John Elmquist è un compositore e musicista di Chicago che dal 1999 ha messo in piedi un ensemble di musicisti in continua espansione e trasformazione, autore di una folgorante e originale sintesi di elementi musicali colti, jazz, classica, avant-rock, e che per le esibizioni live predilige teatri, università e musei, sviluppando nel contempo un idioma musicale che è quasi un universo parallelo a quello dell’arte contemporanea.

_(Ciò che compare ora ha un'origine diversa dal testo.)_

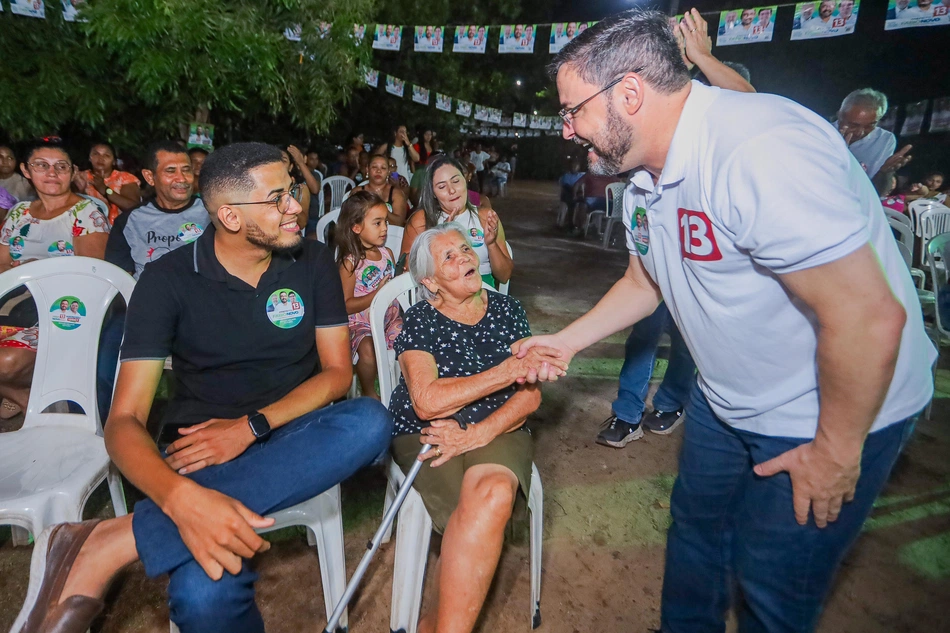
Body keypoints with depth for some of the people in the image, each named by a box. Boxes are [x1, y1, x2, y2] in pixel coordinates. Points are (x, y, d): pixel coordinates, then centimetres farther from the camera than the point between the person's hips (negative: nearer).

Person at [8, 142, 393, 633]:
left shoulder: (313, 263, 1)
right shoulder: (167, 280, -6)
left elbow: (337, 370, 1)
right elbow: (124, 420, -11)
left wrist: (253, 425, -17)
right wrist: (182, 497, -33)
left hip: (292, 436, 4)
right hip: (201, 447, -3)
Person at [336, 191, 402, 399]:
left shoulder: (387, 253, 7)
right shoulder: (350, 263, -10)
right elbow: (346, 306, -14)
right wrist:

A dispetto delle appena citate premesse non v’è nulla di estremamente concettuale nella musica di Elmquist e del Hardart Groop: “I Own An Ion” è un disco che si prende bellamente beffa di qualsiasi definizione stilistica, elaborato unicamente sfruttando le infinite possibilità offerte da trombe, tromboni, archi, chitarre, percussioni, voci, violini e viole, basso, tastiere, oltreché dalla sublime arte della composizione.
Volendo inquadrare l’esuberanza creativa di queste dieci tracce, si può scomodare senza alcun timore la natura trasversale del suono di Canterbury, in particolare Soft Machine e National Health, nella geniale ed epica “Homage a Antão”, o le trasgressioni strumentali del Frank Zappa di “Studio Tan”, nello scoppiettante e giocoso incastro armonico e ritmico di “Fract Ions”.
Ma è l’estrema fluidità delle soluzioni liriche e armoniche a mettere subito in chiaro l’elevato livello qualitativo del progetto. Una fluidità che permette ai musicisti di sviscerare in quasi sette minuti furori jazz-rock contaminati da vocazioni gothic che incutono terrore (“Breath”), quindi catturare l’estasi del formato canzone, nell’elegante swing-doo-wop-jazz nell’amabile “Sugar Booty”.
E’ una continua fucina di emozioni e intuizioni, “I Own An Ion”, ricco di colte citazioni jazz e progressive (“Dealing In Parts”) o di rocambolesche e dinamiche interazioni tra il suono di una big band e una corale classica, che sfociano nel ricco intreccio di una mini-sinfonia jazz/classical (la title track).
Ho quasi timore nel descrivere la bellezza e la notevole caratura compositiva di brani come “Mister Green”, dove a giocare il ruolo principale è un ensemble vocale maschile che toglie letteralmente il fiato. Non è altresì facile rendere palpabile l’elegante e atipico duetto tra archi e percussioni, che origina un groove di rara bellezza e intensità poetica nell’escursione di canti e controcanti di “1441”, né si può tacere del geniale incrocio di linguaggi vocali del dilettevole e destrutturante esperimento compositivo di “Intellectual Proper D” o della lussuosa chiosa finale di “Uti Possidetis Iuris”.
A questo punto quasi sconvolge e indispettisce il fatto che un personaggio come Elmquist, a dispetto dei pur notevoli riconoscimenti e premi, sia ancora una vera novità per gli appassionati di musica. "I Own An Ion" è un disco prezioso che non merita di restare nell’oblio e nell’indifferenza.